▶ What you will do
Pick out each line below containing "committed".

[Given data Boundary: Start]

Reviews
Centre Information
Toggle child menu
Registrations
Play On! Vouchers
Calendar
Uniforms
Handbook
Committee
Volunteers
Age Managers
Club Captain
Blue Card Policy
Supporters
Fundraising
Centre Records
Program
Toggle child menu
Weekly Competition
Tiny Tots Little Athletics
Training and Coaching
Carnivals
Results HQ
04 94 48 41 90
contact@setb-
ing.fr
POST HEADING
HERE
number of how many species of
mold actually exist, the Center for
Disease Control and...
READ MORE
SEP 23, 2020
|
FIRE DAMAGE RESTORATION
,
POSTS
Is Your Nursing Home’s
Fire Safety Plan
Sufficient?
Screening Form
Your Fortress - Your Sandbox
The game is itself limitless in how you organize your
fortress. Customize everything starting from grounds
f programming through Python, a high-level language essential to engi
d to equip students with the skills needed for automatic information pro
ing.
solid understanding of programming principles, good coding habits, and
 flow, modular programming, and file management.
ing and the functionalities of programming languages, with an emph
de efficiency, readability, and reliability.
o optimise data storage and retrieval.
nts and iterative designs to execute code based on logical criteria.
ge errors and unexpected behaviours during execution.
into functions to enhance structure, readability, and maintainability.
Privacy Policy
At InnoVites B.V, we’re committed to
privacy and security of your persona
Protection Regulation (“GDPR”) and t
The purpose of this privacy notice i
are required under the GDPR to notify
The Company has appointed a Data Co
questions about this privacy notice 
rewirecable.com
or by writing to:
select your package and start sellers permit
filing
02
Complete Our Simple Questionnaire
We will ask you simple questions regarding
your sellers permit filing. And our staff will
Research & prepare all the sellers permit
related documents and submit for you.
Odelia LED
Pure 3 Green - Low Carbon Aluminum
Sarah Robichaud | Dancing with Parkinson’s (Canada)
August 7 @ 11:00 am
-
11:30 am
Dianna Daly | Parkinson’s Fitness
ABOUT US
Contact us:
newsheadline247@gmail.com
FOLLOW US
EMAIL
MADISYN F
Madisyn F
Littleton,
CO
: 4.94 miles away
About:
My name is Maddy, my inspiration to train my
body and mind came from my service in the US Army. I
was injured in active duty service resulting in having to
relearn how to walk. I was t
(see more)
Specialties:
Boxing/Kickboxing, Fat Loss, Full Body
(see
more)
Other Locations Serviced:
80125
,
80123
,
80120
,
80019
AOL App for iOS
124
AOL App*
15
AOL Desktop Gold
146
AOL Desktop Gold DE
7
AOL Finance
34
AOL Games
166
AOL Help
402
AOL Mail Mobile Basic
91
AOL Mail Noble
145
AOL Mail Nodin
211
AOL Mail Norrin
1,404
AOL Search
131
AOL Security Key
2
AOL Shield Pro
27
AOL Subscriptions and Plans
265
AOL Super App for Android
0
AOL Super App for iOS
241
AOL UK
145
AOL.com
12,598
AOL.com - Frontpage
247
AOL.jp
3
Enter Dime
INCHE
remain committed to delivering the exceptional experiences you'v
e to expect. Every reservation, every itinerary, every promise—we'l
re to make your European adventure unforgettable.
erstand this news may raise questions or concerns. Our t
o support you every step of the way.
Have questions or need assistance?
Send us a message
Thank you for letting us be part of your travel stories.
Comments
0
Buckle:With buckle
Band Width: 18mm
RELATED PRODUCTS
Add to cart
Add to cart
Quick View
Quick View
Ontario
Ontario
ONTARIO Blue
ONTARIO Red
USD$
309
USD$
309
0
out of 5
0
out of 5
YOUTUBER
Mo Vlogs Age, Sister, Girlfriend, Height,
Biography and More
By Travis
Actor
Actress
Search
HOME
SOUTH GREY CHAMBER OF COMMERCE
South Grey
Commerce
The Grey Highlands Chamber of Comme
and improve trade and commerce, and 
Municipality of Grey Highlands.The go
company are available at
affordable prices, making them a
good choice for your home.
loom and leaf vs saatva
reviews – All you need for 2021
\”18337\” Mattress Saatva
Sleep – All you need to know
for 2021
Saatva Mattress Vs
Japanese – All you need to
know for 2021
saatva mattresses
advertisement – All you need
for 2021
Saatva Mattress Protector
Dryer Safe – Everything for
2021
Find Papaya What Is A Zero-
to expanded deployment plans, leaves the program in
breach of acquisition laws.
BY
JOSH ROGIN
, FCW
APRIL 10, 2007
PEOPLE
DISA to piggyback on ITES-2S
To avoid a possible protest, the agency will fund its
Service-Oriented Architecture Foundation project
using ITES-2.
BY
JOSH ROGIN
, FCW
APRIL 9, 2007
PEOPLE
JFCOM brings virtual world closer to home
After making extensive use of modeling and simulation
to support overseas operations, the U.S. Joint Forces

[Given data Boundary: End]

▶ Completed task
At InnoVites B.V, we’re committed to
remain committed to delivering the exceptional experiences you'v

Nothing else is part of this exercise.